## [Problem description]
Since the pictures are not wanted, retype the listing below exactly and without them.

%%

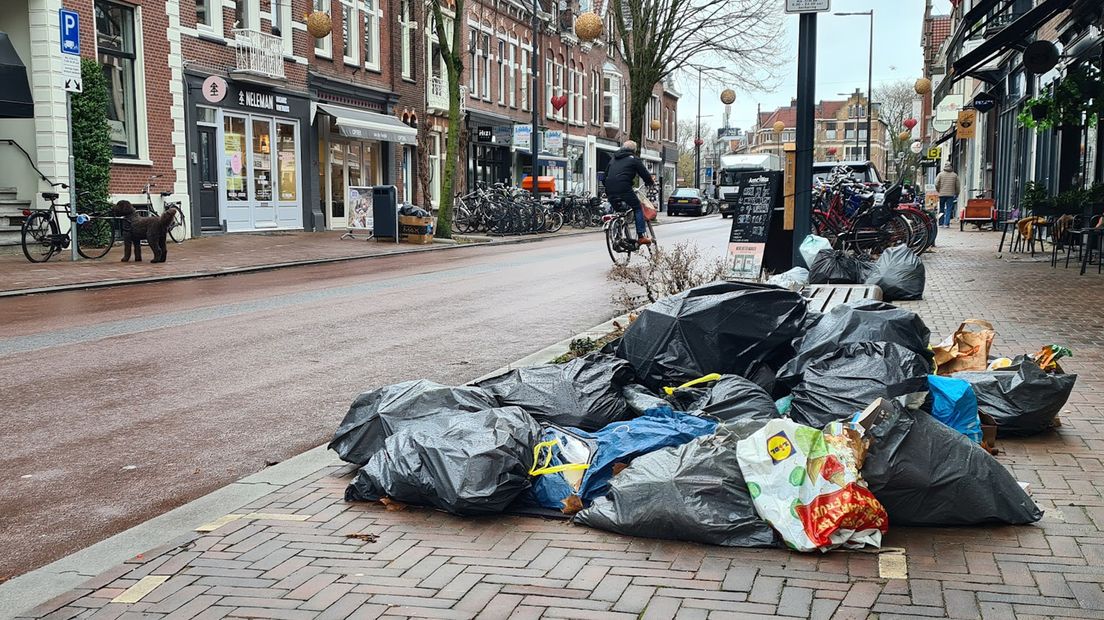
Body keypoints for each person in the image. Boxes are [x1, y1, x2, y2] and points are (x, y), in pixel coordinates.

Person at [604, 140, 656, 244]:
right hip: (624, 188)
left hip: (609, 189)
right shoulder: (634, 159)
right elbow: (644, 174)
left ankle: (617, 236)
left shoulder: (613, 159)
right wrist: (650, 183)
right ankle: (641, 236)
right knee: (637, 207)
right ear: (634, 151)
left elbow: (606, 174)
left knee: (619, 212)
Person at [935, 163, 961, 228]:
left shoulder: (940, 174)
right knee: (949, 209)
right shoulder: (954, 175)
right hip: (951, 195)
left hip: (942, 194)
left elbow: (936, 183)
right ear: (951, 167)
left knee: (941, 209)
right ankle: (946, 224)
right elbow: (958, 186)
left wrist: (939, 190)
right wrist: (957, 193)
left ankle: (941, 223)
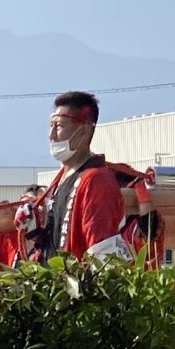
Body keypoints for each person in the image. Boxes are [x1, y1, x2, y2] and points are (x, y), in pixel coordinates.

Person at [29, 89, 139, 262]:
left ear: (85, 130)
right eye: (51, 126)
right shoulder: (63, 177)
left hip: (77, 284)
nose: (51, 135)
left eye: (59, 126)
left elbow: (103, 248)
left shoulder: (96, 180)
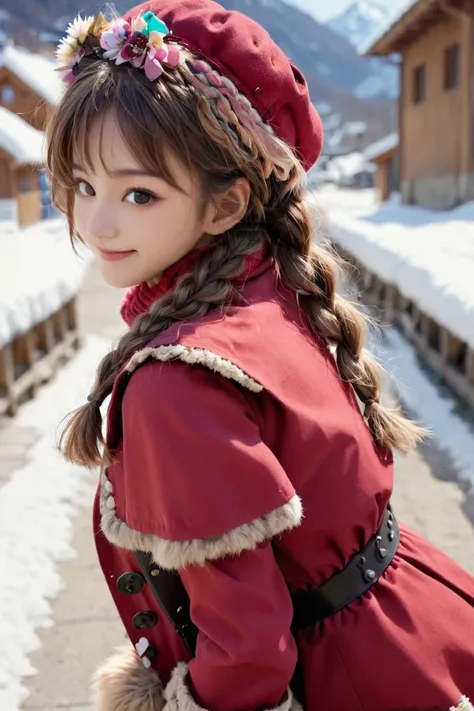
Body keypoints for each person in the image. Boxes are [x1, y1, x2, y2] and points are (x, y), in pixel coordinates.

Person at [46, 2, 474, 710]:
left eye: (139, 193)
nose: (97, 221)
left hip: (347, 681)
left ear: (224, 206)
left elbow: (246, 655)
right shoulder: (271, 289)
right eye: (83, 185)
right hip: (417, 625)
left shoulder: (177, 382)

%%

## [Task solution]
Body keypoints for each person in the image. Boxes are [x1, y1, x2, y2] and points are (x, y), in pixel coordinates.

Person at [604, 140, 656, 244]:
right hip: (624, 188)
left hip: (609, 189)
right shoulder: (634, 159)
right elbow: (644, 174)
left ankle: (617, 236)
left shoulder: (613, 159)
right wrist: (650, 183)
right ankle: (641, 236)
right knee: (637, 207)
right ear: (634, 151)
left elbow: (606, 174)
left knee: (619, 212)
Person at [935, 163, 961, 228]:
left shoulder: (940, 174)
right knee: (949, 209)
right shoulder: (954, 175)
right hip: (951, 195)
left hip: (942, 194)
left elbow: (936, 183)
right ear: (951, 167)
left knee: (941, 209)
right ankle: (946, 224)
right elbow: (958, 186)
left wrist: (939, 190)
right wrist: (957, 193)
left ankle: (941, 223)
Body keypoints for each person in the image. Boxes are [x1, y1, x2, y2] and points are (x, y), in pixel coordinates.

Person at [29, 89, 139, 262]:
left ear: (85, 130)
right eye: (51, 126)
right shoulder: (63, 177)
left hip: (77, 284)
nose: (51, 135)
left eye: (59, 126)
left elbow: (103, 248)
left shoulder: (96, 180)
Body keypoints for each person in the image. Boxes are [x1, y1, x2, y2] and points are (x, y), in pixel coordinates.

Person at [46, 2, 474, 710]:
left eye: (139, 193)
nose: (97, 221)
left hip: (347, 681)
left ear: (224, 206)
left elbow: (246, 655)
right shoulder: (271, 289)
right eye: (83, 185)
right hip: (417, 625)
left shoulder: (177, 382)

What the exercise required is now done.